Palabra
despreciada
Por Damián Tabarovsky
www.diarioperfil.com.ar, 5 de agosto de 2007
Muchas veces, la literatura se encuentra en la disyuntiva
de tener que elegir entre dos caminos: de un lado, repetir las formas,
cumplir con el mandato de la novela convencional, mantener el orden,
reproducir lugares comunes (los personajes deben estar bien construidos,
la prosa tersa, los
diálogos verosímiles). Es bastante poco probable que
ese tipo de literatura nos depare algo interesante pero, en cambio,
en cantidades abundantes, asegura el funcionamiento y la preservación
de la industria editorial, del mercado literario y de la prensa llamada
cultural.
Pero también hay otro tipo de literatura que se pregunta por
la forma (para ponerla en cuestión) y se interroga sin cesar
sobre las cuestiones básicas: cómo se escribe y cómo
se lee. Este segundo camino, adopta formas múltiples, diversas
y hasta contradictorias. Es por eso que la disyuntiva no es binaria.
No hay de un lado un camino y del otro, otro. Las cosas son de otro
modo: de un lado, un único camino; y del otro, infinitos.
Entre esos tantos modos antisolemnes, críticos y descentrados,
hay uno que consiste en entender la novela como un inmenso receptáculo,
una multiprocesadora, un reservorio de materiales diversos que, combinados,
funcionan de un modo implacable. Alguna vez Daniel Guebel dio esta
definición de su literatura: “De un lado, ingresa una serie
de materias primas bien reconocibles, y del otro, sale una cosa nueva,
que no se reconoce de dónde viene”. Dentro de esta tradición
extrema, acabo de leer dos novelas, ambas de jóvenes escritores
chilenos, que están entre lo más interesante que leí
últimamente (lamentablemente sus libros no se distribuyen en
Argentina, pero no dudo de que tarde o temprano circularán
por aquí).
Una es Caja negra, de Alvaro Bisama, publicada en Chile
en la editorial Bruguera en 2006. Nacido en 1975, columnista de la
Revista de Libros de El Mercurio,
la novela lleva un título programático: el texto es
una caja negra en donde confluyen fragmentos, impresiones, citas y
anotaciones, hasta el punto en el que es difícil reconocer
la existencia de una trama, de una progresión narrativa. Todo
cruzado con una impronta pop, deudora del humor del cómic.
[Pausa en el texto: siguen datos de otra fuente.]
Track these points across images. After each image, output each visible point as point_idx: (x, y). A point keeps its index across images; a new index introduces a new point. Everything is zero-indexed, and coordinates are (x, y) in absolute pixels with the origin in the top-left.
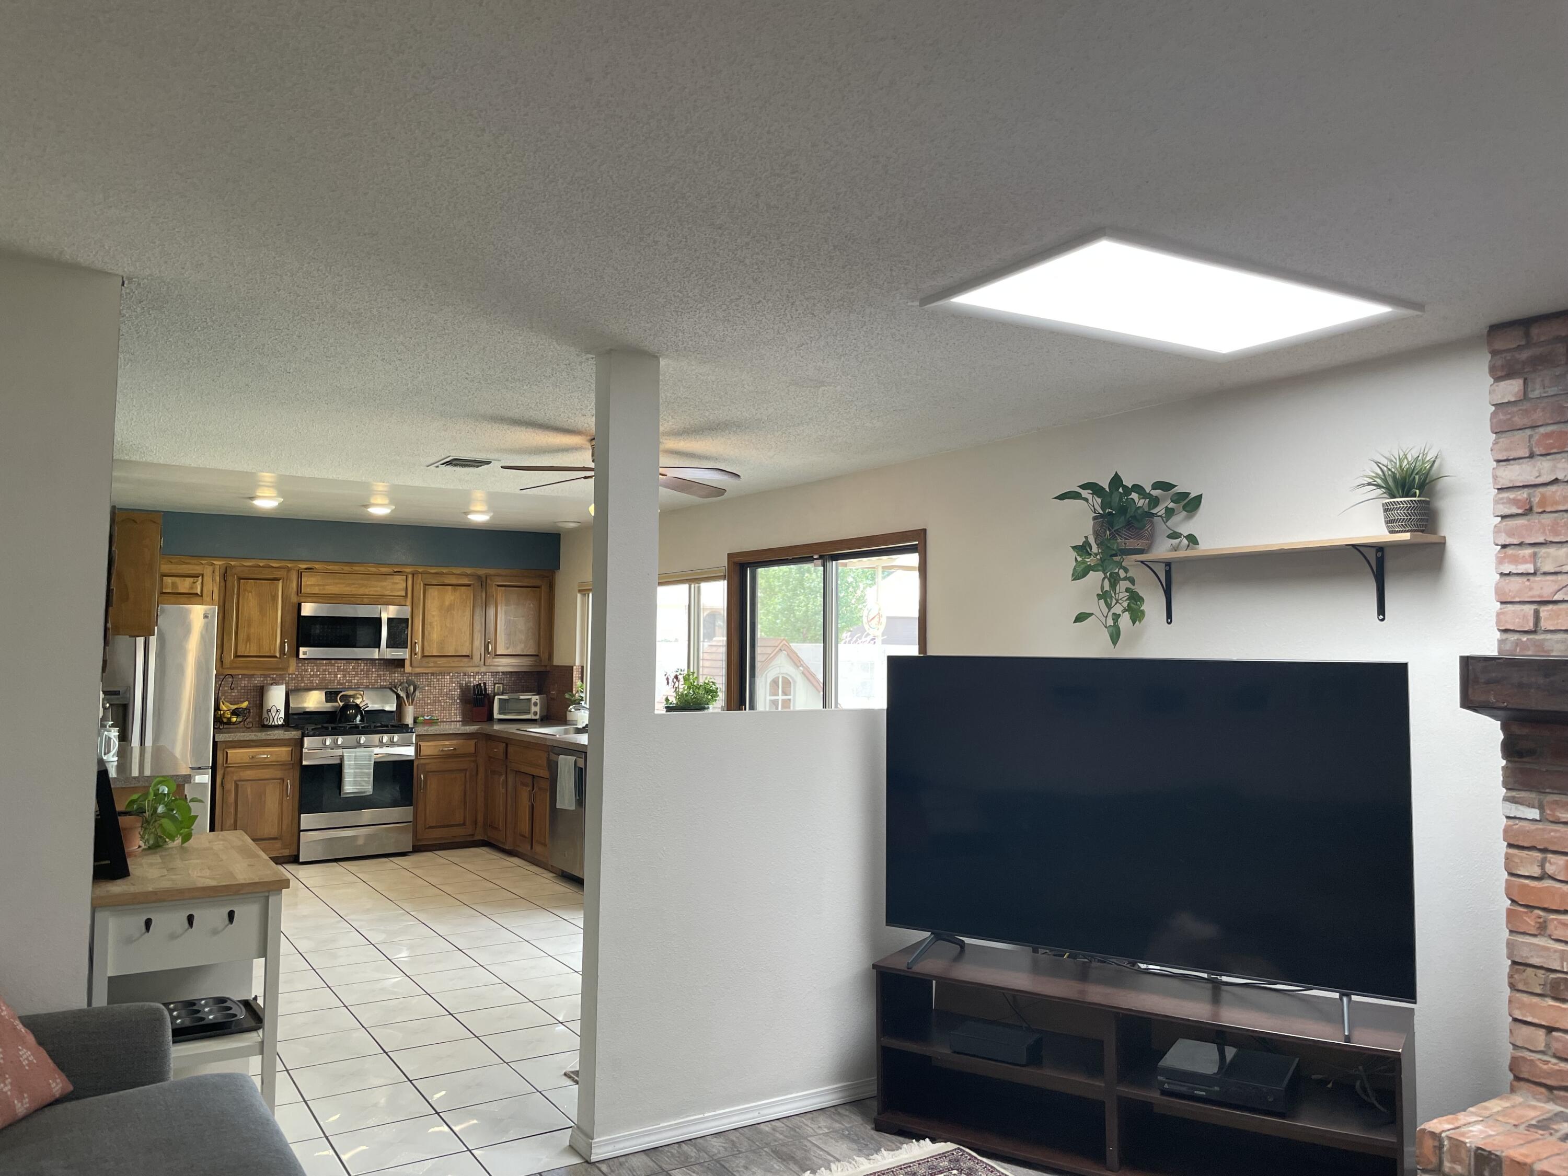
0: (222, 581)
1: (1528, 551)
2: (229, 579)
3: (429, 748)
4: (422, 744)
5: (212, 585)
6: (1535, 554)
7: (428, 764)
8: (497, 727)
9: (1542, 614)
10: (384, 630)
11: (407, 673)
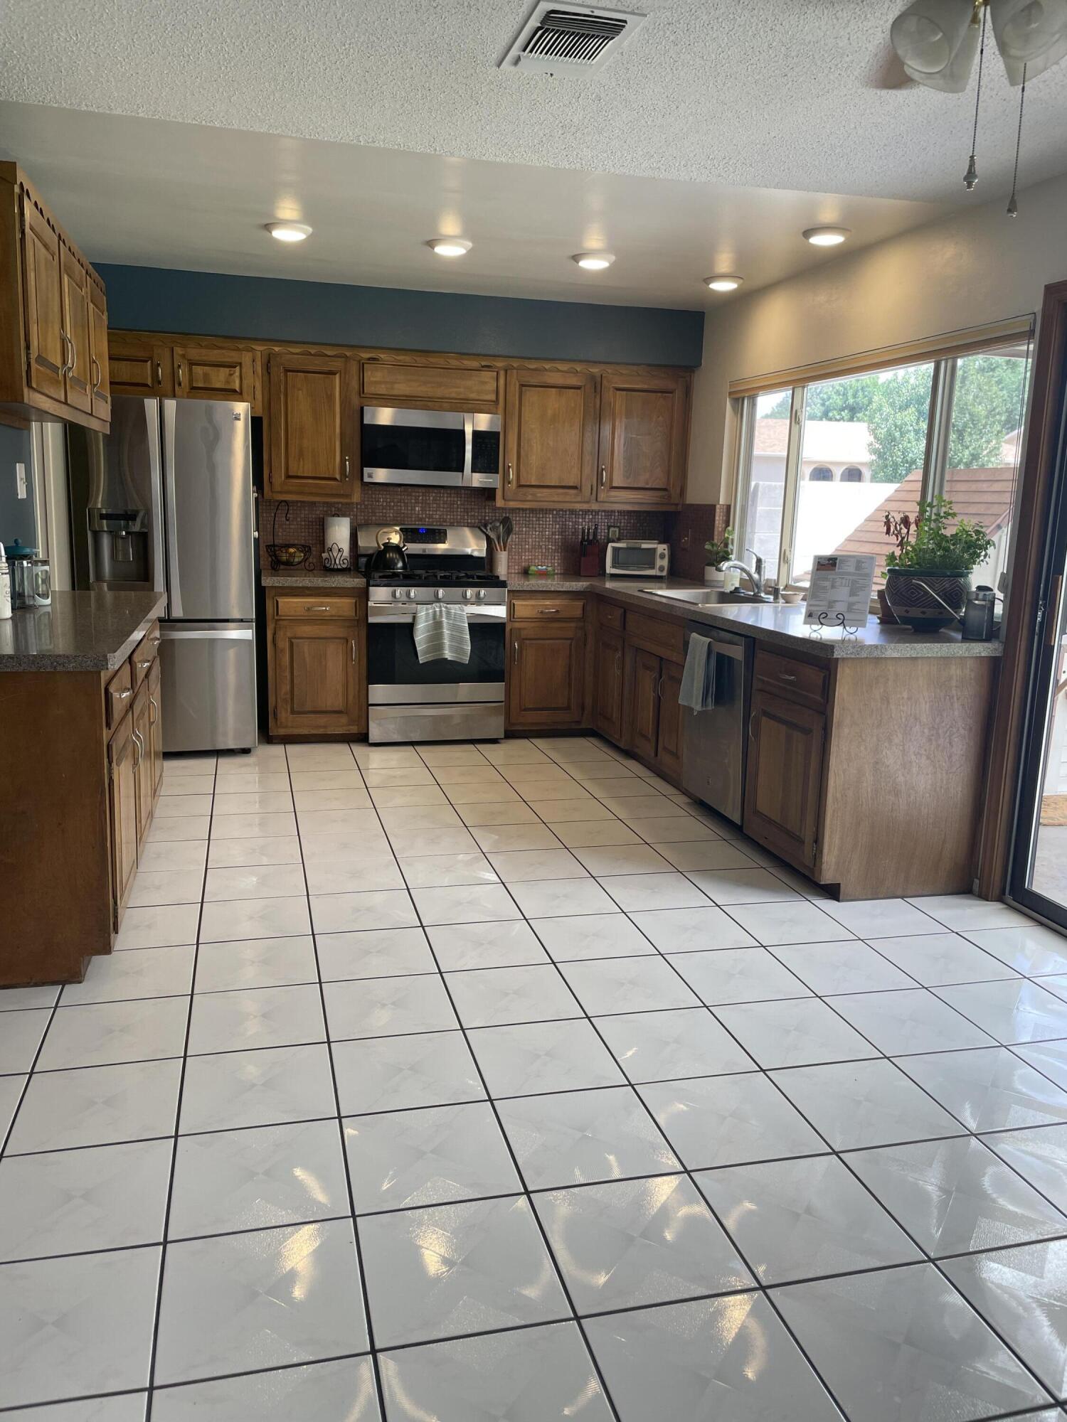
0: (265, 372)
2: (274, 370)
3: (525, 608)
4: (516, 602)
5: (252, 377)
7: (524, 629)
8: (609, 585)
10: (469, 447)
11: (499, 508)
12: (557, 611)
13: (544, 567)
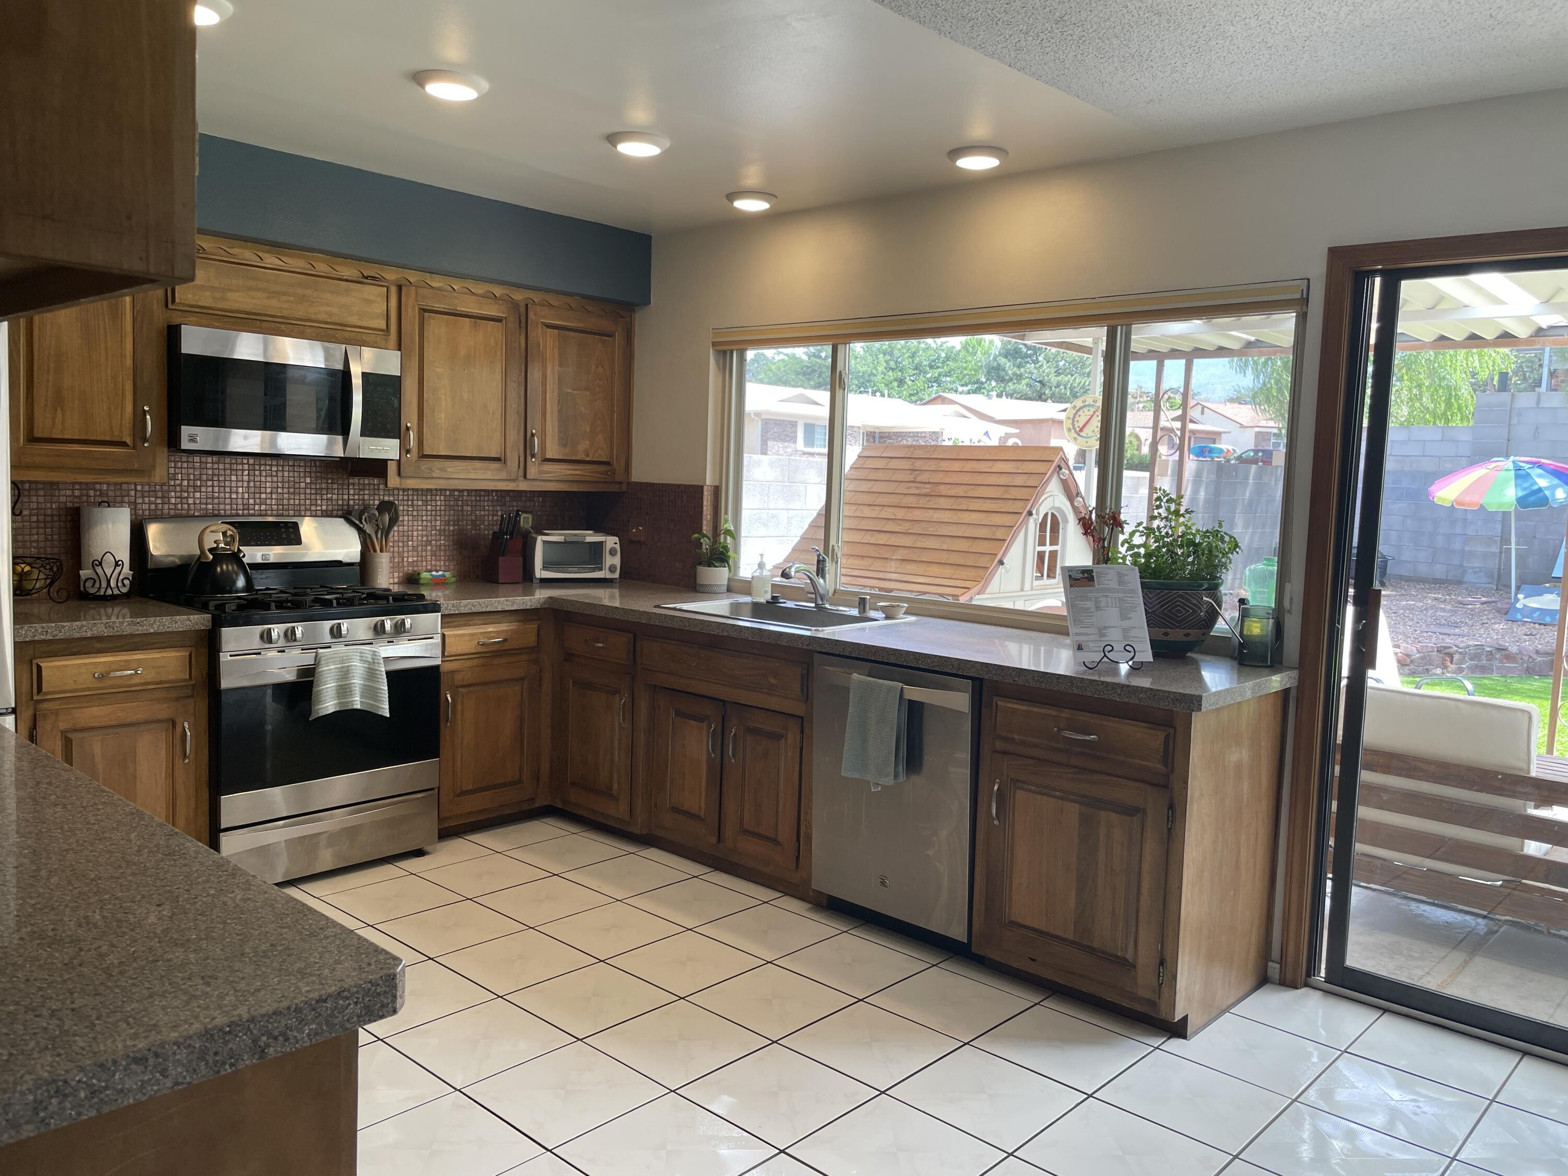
3: (459, 640)
4: (452, 632)
7: (462, 672)
10: (357, 398)
11: (394, 489)
12: (505, 640)
13: (440, 573)
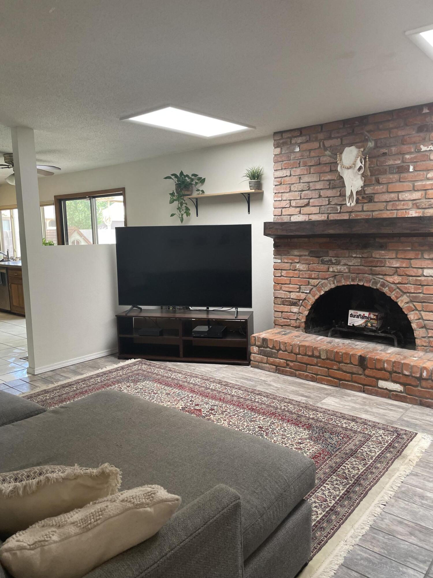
1: (280, 195)
6: (282, 195)
9: (283, 211)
Como si la novela de Bisama se instalara en ese punto en el que la
vida sirve para desembocar en un libro. O mejor dicho: libros hay
uno, pero vidas hay muchas. Por lo tanto, el libro se convierte en
la escritura de esa multiplicidad, de ese exceso de sentido. La novela
como una forma de la desmesura.
La otra novela es Navidad y Matanza, de Carlos Labbé,
publicada este año en España en la pequeña y
muy linda editorial Periférica. Nacido en 1977, Labbé
antes publicó la novela Libro de plumas. Navidad
y Matanza es una novela extraordinaria, por momentos perfecta.
En un artículo aparecido en Babelia, Labbé escribe:
“Un libro nos enfrenta a personajes de múltiples caras, que
son una sola”. Y así funciona su novela: como una interrogación
sobre los desdoblamientos de la identidad, sobre la bifurcación
de la trama y el arte de la digresión; como un rompecabezas
siempre incompleto o un juego de enigmas donde en realidad no hay
ningún enigma, ni tampoco ningún juego. La incerteza
como experiencia literaria.
También programático, el mencionado artículo
de Babelia está lleno de pistas para leer su propia obra. Primero,
la novela sobre la que Labbé eligió escribir: El
rincón de los niños, de Cristián Huneeus,
el texto más experimental de uno de los grandes excéntricos
de la literatura chilena. Y luego, la genealogía en la que
ubica a Huneeus: entre Mauricio Wacquez y Juan Emar, autores de novelas
tan geniales como extrañas. Genealogía que Labbé
construye bajo el paradigma del “anatema de la multiplicidad y la
evasión”, rasgos que describen a su propia novela. Y quizás
allí resida parte del encanto de ambos libros: en su dimensión
programática. Programático es una palabra hoy despreciada,
mal usada, y hasta olvidada, pero que sin embargo está en el
origen de lo más radical que dio la literatura moderna y contemporánea.